# What needs to be done
Although the listing contains pictures, reproduce only its text, exactly as written.

# Raw data
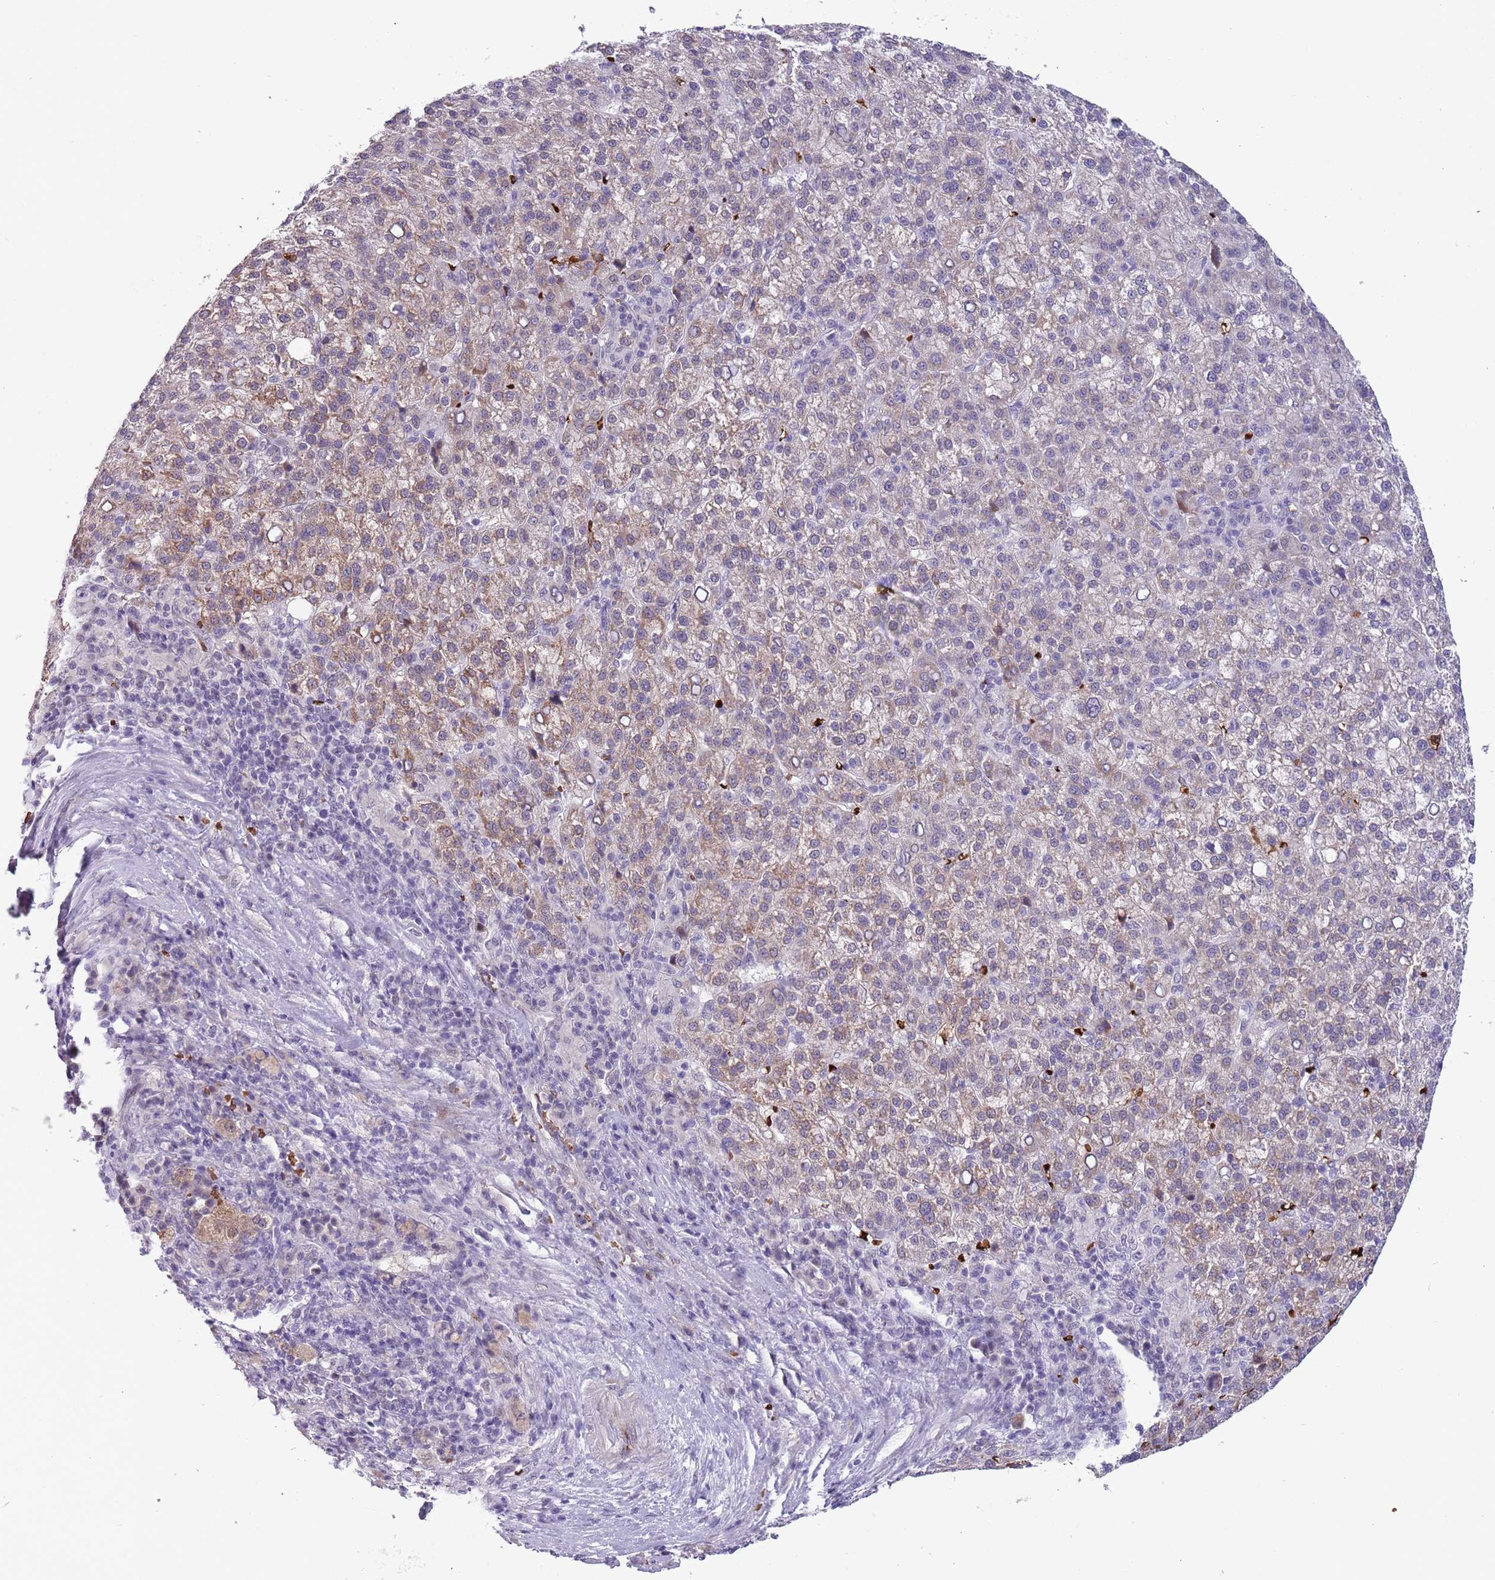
{"staining": {"intensity": "weak", "quantity": "25%-75%", "location": "cytoplasmic/membranous"}, "tissue": "liver cancer", "cell_type": "Tumor cells", "image_type": "cancer", "snomed": [{"axis": "morphology", "description": "Carcinoma, Hepatocellular, NOS"}, {"axis": "topography", "description": "Liver"}], "caption": "Brown immunohistochemical staining in hepatocellular carcinoma (liver) exhibits weak cytoplasmic/membranous staining in approximately 25%-75% of tumor cells. (brown staining indicates protein expression, while blue staining denotes nuclei).", "gene": "LYPD6B", "patient": {"sex": "female", "age": 58}}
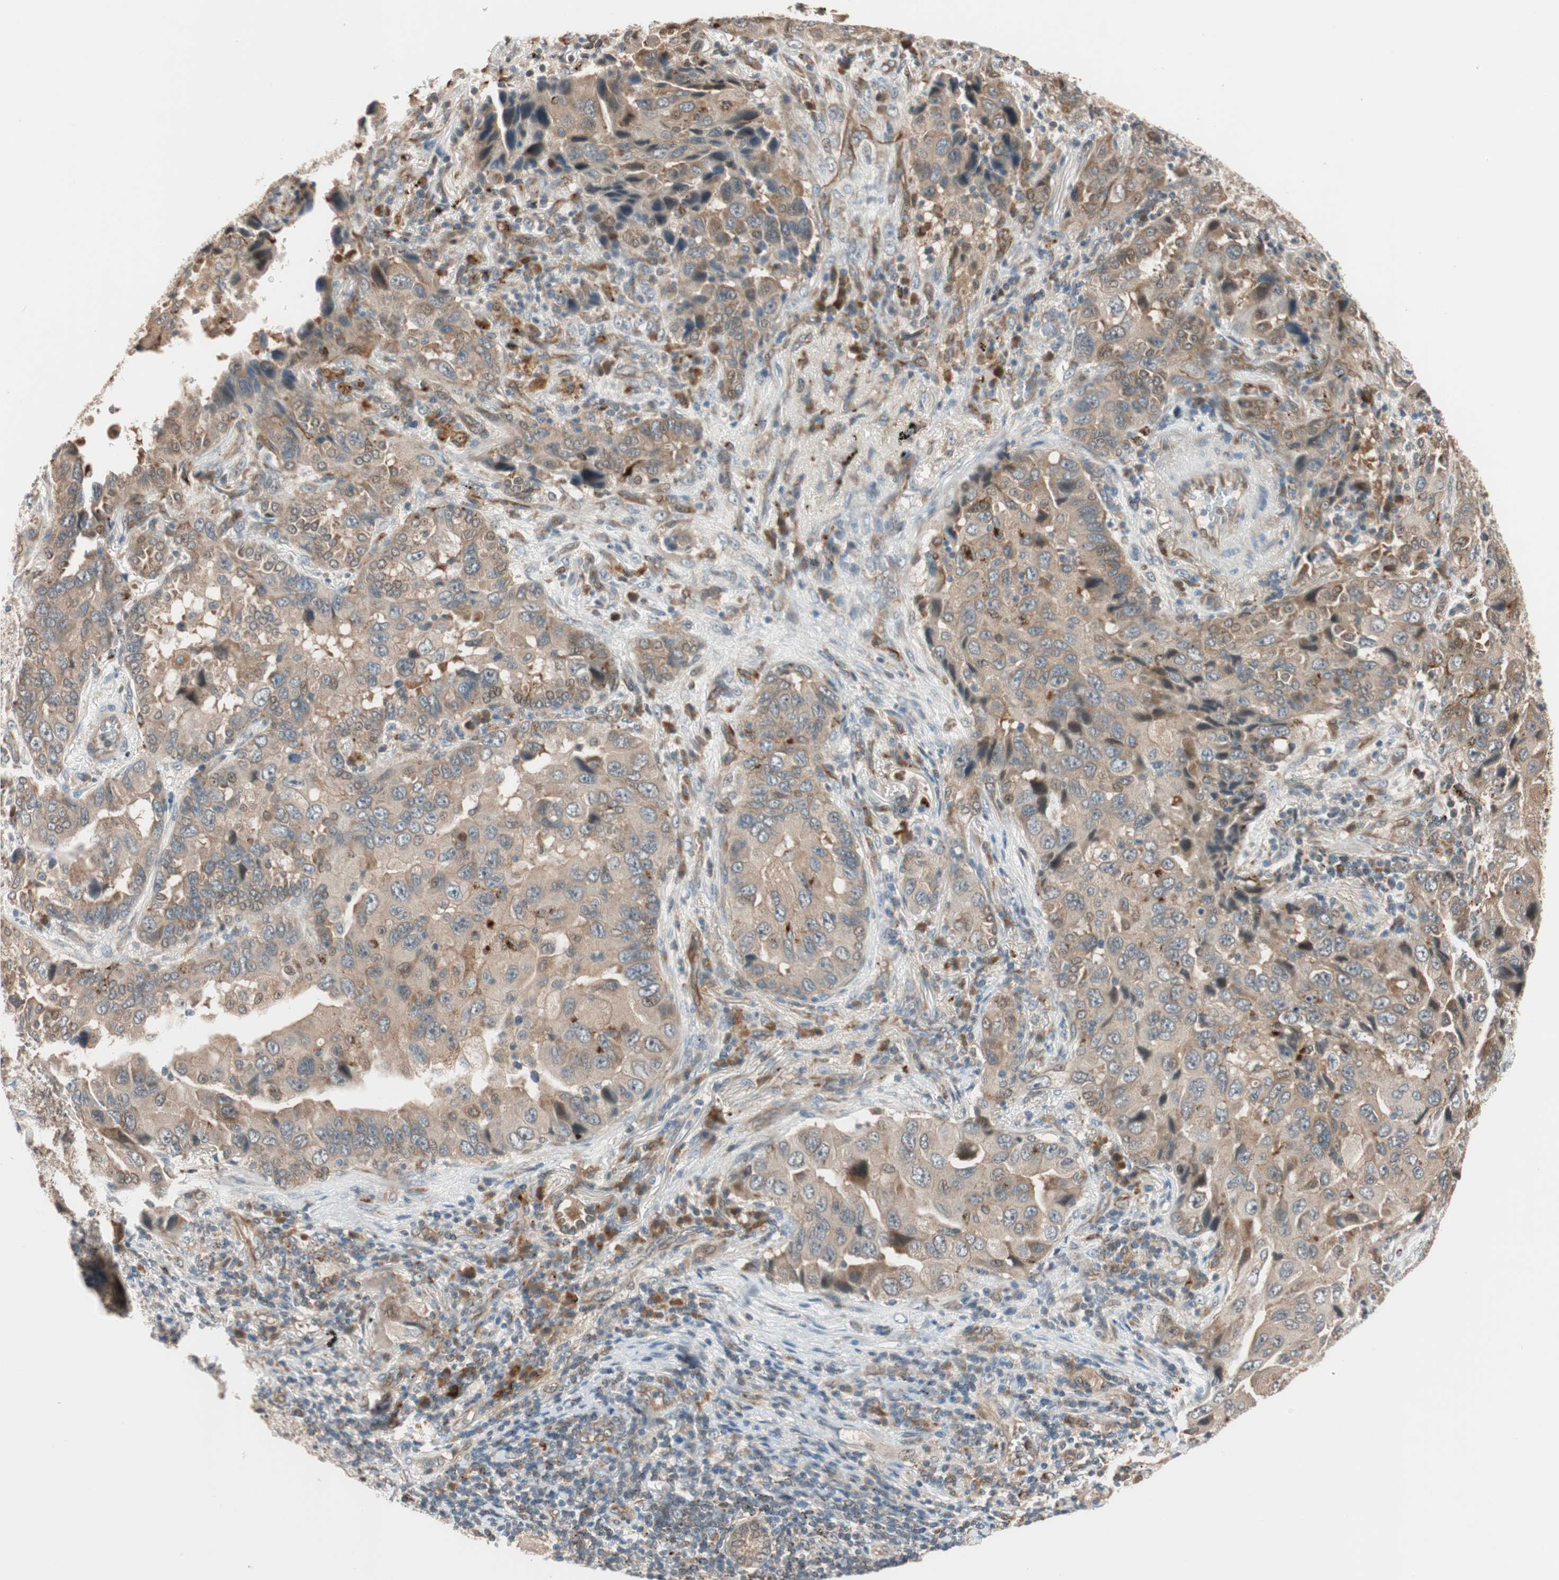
{"staining": {"intensity": "moderate", "quantity": ">75%", "location": "cytoplasmic/membranous"}, "tissue": "lung cancer", "cell_type": "Tumor cells", "image_type": "cancer", "snomed": [{"axis": "morphology", "description": "Adenocarcinoma, NOS"}, {"axis": "topography", "description": "Lung"}], "caption": "Protein expression analysis of human lung cancer reveals moderate cytoplasmic/membranous positivity in approximately >75% of tumor cells.", "gene": "PIK3R3", "patient": {"sex": "female", "age": 65}}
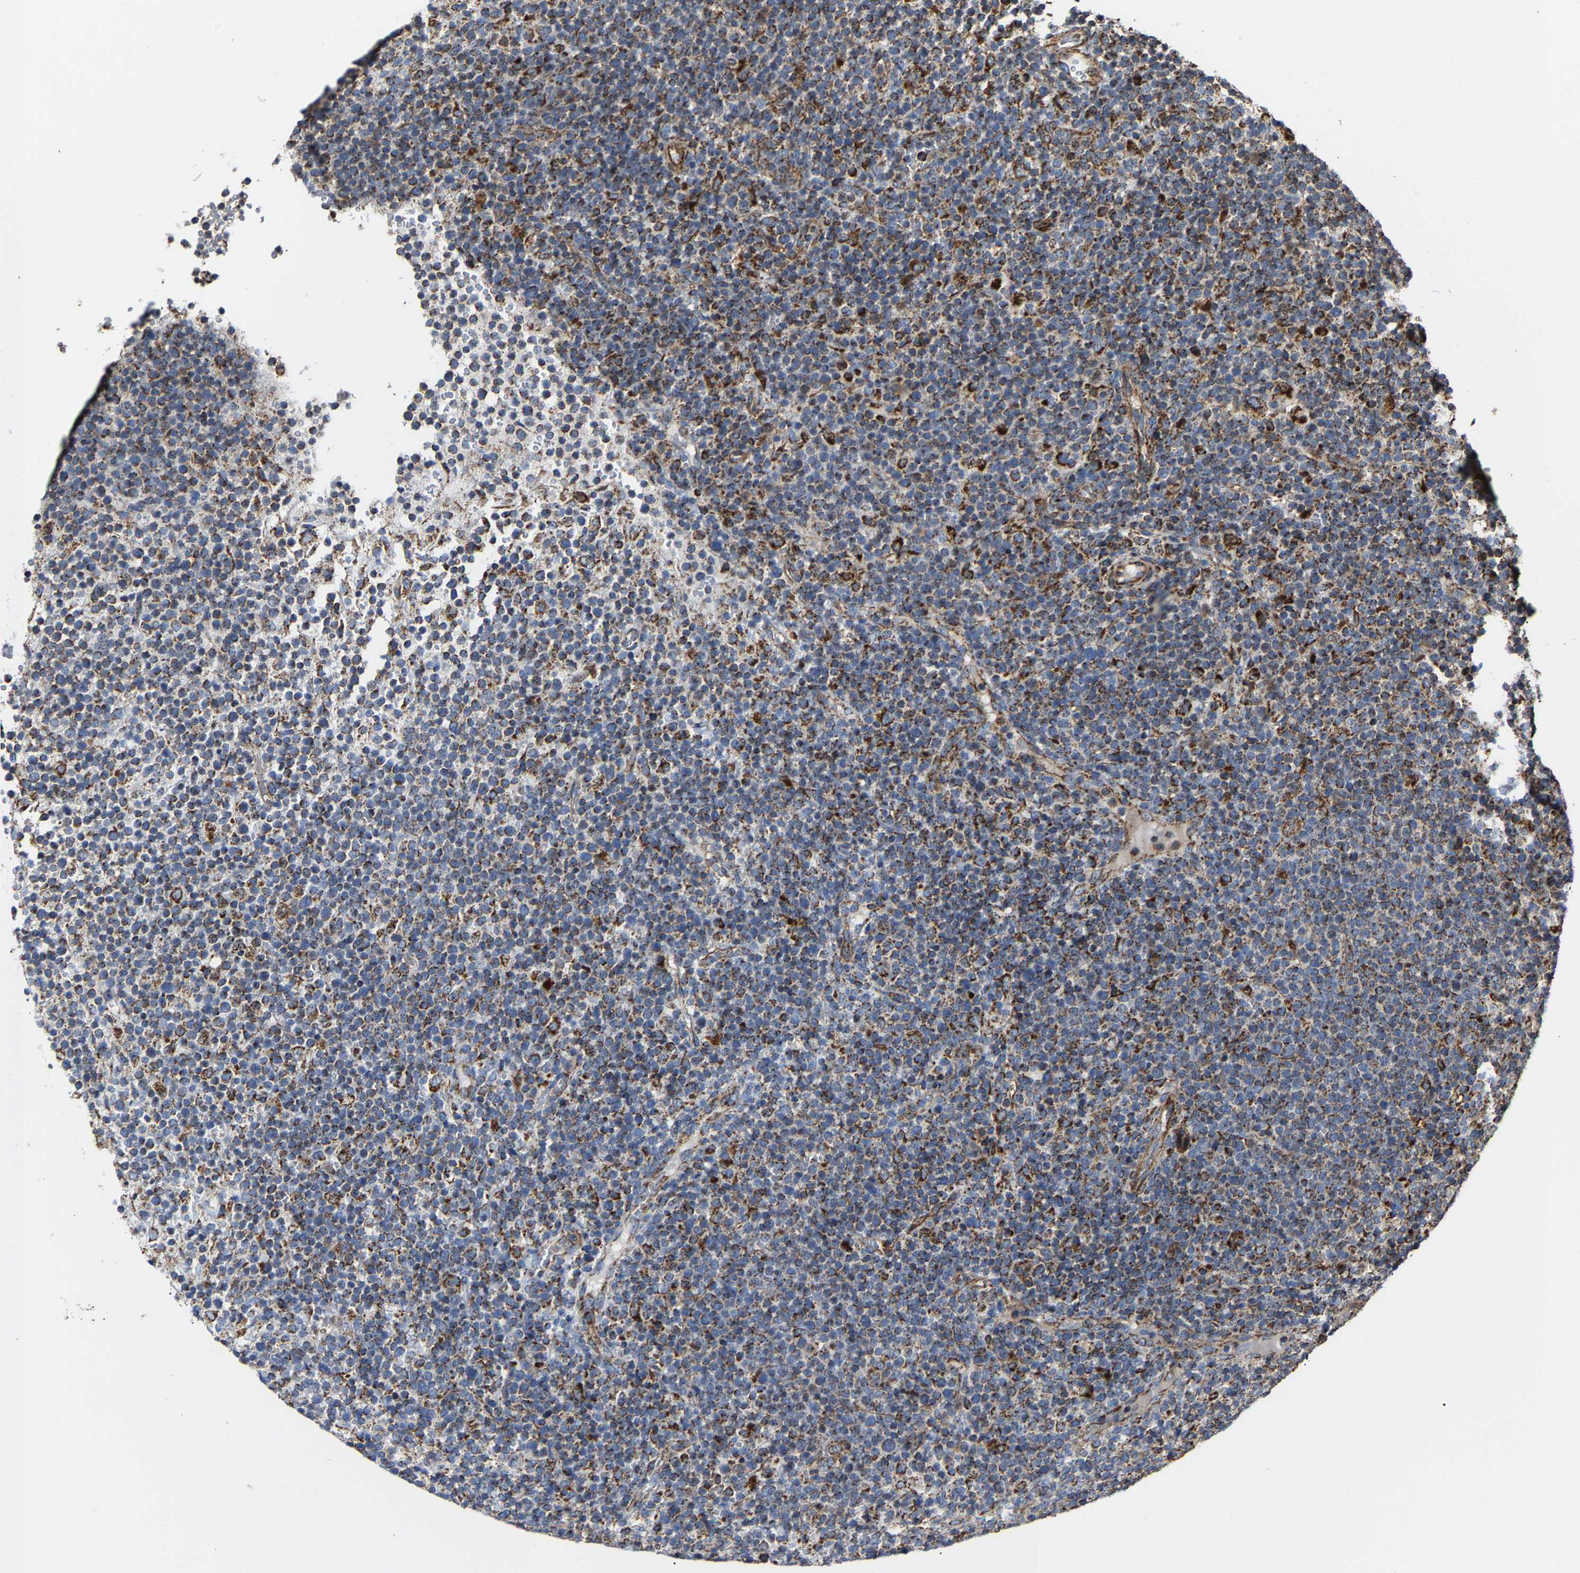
{"staining": {"intensity": "strong", "quantity": ">75%", "location": "cytoplasmic/membranous"}, "tissue": "lymphoma", "cell_type": "Tumor cells", "image_type": "cancer", "snomed": [{"axis": "morphology", "description": "Malignant lymphoma, non-Hodgkin's type, High grade"}, {"axis": "topography", "description": "Lymph node"}], "caption": "Lymphoma was stained to show a protein in brown. There is high levels of strong cytoplasmic/membranous staining in about >75% of tumor cells.", "gene": "NDUFV3", "patient": {"sex": "male", "age": 61}}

# Solution below
{"staining": {"intensity": "weak", "quantity": "25%-75%", "location": "cytoplasmic/membranous"}, "tissue": "liver cancer", "cell_type": "Tumor cells", "image_type": "cancer", "snomed": [{"axis": "morphology", "description": "Carcinoma, Hepatocellular, NOS"}, {"axis": "topography", "description": "Liver"}], "caption": "Brown immunohistochemical staining in hepatocellular carcinoma (liver) exhibits weak cytoplasmic/membranous staining in approximately 25%-75% of tumor cells. (brown staining indicates protein expression, while blue staining denotes nuclei).", "gene": "LYPD6B", "patient": {"sex": "female", "age": 58}}
{"staining": {"intensity": "moderate", "quantity": ">75%", "location": "cytoplasmic/membranous"}, "tissue": "lung cancer", "cell_type": "Tumor cells", "image_type": "cancer", "snomed": [{"axis": "morphology", "description": "Adenocarcinoma, NOS"}, {"axis": "topography", "description": "Lung"}], "caption": "Protein expression analysis of human lung cancer reveals moderate cytoplasmic/membranous positivity in approximately >75% of tumor cells.", "gene": "PIK3R3", "patient": {"sex": "female", "age": 65}}
{"staining": {"intensity": "strong", "quantity": ">75%", "location": "cytoplasmic/membranous"}, "tissue": "lymphoma", "cell_type": "Tumor cells", "image_type": "cancer", "snomed": [{"axis": "morphology", "description": "Malignant lymphoma, non-Hodgkin's type, High grade"}, {"axis": "topography", "description": "Lymph node"}], "caption": "Lymphoma was stained to show a protein in brown. There is high levels of strong cytoplasmic/membranous staining in about >75% of tumor cells.", "gene": "NDUFV3", "patient": {"sex": "male", "age": 61}}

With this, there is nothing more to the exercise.